Since people with PSC may not notice symptoms for many years, the disease often is suspected due to abnormal blood tests (taken for other reasons). These blood tests show a high level of liver enzymes (which indicate abnormal liver function). The disease also might be suspected due to a history of inflammatory bowel disease.
X-ray tests can show if bile ducts are blocked, but they may not be able to determine the cause or site of the possible obstruction.
Sclerosing cholangitis is diagnosed by blood tests, along with radiologic imaging. Cholangiography is “taking a picture of the bile ducts.” The first choice for imaging includes injecting dye into the bile ducts and taking a magnetic resonance cholangiography (MRCP). The test can find the cause and site of the blockage. Many times a liver biopsy is also needed to confirm diagnosis and figure out how the disease has progressed.

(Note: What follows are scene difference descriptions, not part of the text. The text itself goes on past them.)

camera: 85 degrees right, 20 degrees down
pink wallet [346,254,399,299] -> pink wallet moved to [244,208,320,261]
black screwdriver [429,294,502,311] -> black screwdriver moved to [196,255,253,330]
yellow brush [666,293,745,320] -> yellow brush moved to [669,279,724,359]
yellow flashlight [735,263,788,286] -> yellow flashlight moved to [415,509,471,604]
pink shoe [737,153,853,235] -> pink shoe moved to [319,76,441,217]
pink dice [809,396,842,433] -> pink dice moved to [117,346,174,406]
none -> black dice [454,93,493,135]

Other tests that can be used to help with the diagnosis are:
- Endoscopic retrograde cholangiography (ERCP). Dye is injected into a lighted and flexible endoscope (tool used to look at the inside of some body parts). It is inserted through the mouth, stomach and then into the small intestine. A thin tube is placed through the scope and into the pancreatic and bile ducts. The dye is used to show the bile ducts on the X-ray.

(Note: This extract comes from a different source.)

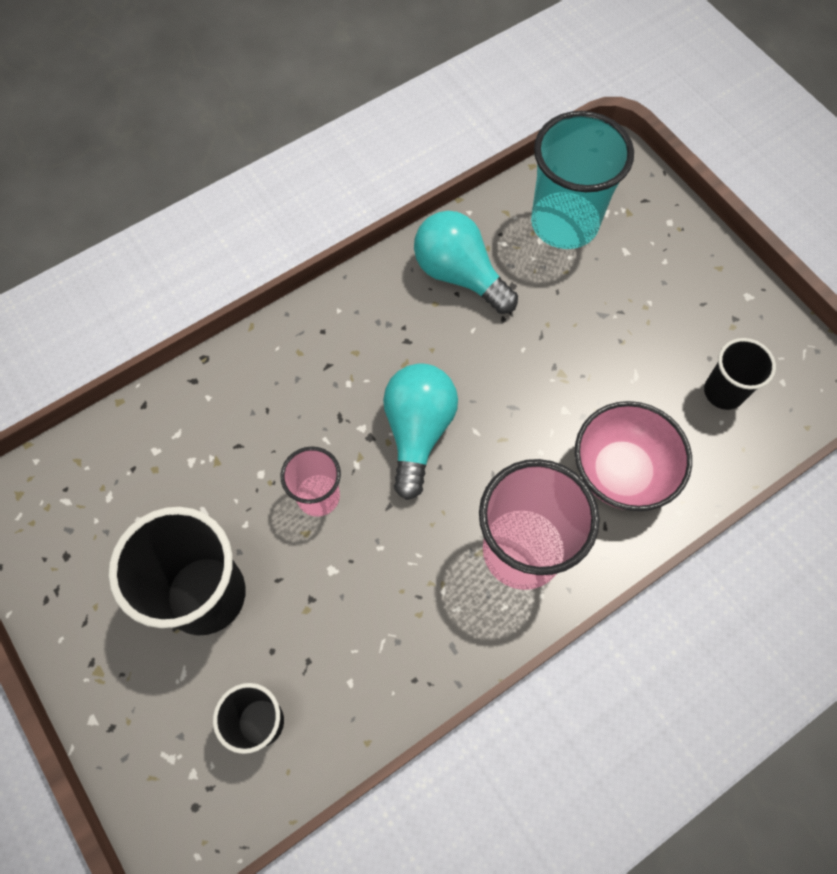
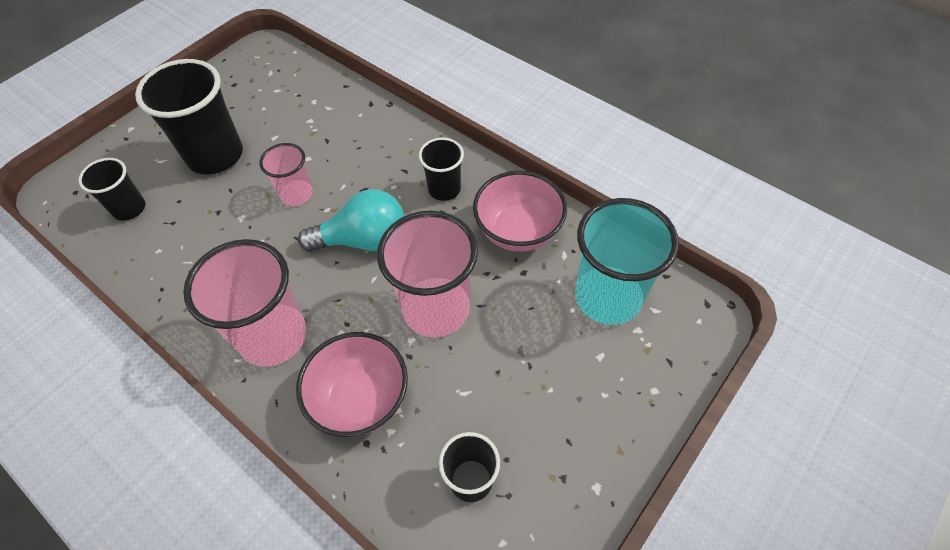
camera: 75 degrees right, 10 degrees down
turquoise light bulb [414,211,518,314] -> pink bowl [473,171,567,252]
none -> pink cup [377,210,478,337]
none -> black cup [419,138,464,201]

- Percutaneous transhepatic cholangiography. A dilated (enlarged) bile duct is found with an ultrasound. A needle punctures the skin and places dye directly into the bile duct. X-rays are taken to find blockage.
All of these tests are done with the child sedated (given a medicine that has a soothing and calming effect) or with anesthesia (medicine given to put the child in a deep sleep with support to breathing available).